A representative sample is difficult to obtain, but by approaching consecutive inpatient admissions and outpatient presentations, the potential for sampling bias was minimised. Only 80 cases were excluded and 10 of those were because they had been interviewed previously. Information was not obtained to directly compare the demographics or other details of the 80 excluded cases from the 500 respondents.
This study excluded a small number of subjects (5 in total) who had insufficient knowledge of English, leading to language bias.
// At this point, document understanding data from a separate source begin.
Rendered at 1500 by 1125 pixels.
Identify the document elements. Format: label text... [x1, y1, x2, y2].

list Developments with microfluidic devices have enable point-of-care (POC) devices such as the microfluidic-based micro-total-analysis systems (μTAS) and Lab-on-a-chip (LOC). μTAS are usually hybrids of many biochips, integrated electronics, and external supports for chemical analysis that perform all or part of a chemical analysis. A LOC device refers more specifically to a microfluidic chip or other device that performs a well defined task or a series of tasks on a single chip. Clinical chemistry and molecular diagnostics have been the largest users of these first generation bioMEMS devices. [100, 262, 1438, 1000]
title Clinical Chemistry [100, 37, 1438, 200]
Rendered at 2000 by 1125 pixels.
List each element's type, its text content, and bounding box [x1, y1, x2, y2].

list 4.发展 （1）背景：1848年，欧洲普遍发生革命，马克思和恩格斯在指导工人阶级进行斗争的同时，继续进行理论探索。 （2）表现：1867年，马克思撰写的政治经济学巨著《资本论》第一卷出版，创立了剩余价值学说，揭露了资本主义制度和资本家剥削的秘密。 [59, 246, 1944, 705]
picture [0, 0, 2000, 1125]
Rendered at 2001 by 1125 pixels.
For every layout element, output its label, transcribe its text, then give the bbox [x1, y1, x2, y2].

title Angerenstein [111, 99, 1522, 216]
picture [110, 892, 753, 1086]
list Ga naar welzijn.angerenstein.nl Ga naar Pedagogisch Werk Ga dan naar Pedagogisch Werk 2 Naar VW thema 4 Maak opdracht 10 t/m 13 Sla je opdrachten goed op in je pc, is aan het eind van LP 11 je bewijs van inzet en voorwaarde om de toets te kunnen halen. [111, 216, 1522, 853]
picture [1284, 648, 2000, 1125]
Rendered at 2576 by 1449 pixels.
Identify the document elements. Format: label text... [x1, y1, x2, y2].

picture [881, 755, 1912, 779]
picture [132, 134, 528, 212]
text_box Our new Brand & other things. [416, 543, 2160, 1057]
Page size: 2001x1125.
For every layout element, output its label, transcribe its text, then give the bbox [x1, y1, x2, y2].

Whilst this is a small number overall, it may be expected from the literature and on general principles that this group is more likely to use CAM. Cost was a factor as this study was not funded and there were insufficient resources to provide questionnaires in different languages or provide independent interpreters. This study was also designed with the aim of doing a direct comparison of CAM use between Cardiff and Melbourne, so their methodology was replicated, including exclusion of those with insufficient English language skills. Whilst this strengthens the comparability of data it highlights the need for further research into specific ethnic groups and CAM subtypes utilised by them.
Applicability of the study
As outlined previously methodologies used in CAM surveys vary, reducing the comparability of studies and hence the applicability of our study elsewhere. The study population was a tertiary paediatric group based at one location, comprising children with acute and chronic illnesses. The results whilst not applicable to the general population, may apply to other tertiary paediatric centres with similar demographics and case-mix. Well-conducted population based studies are require to ascertain the overall use of these therapies in children.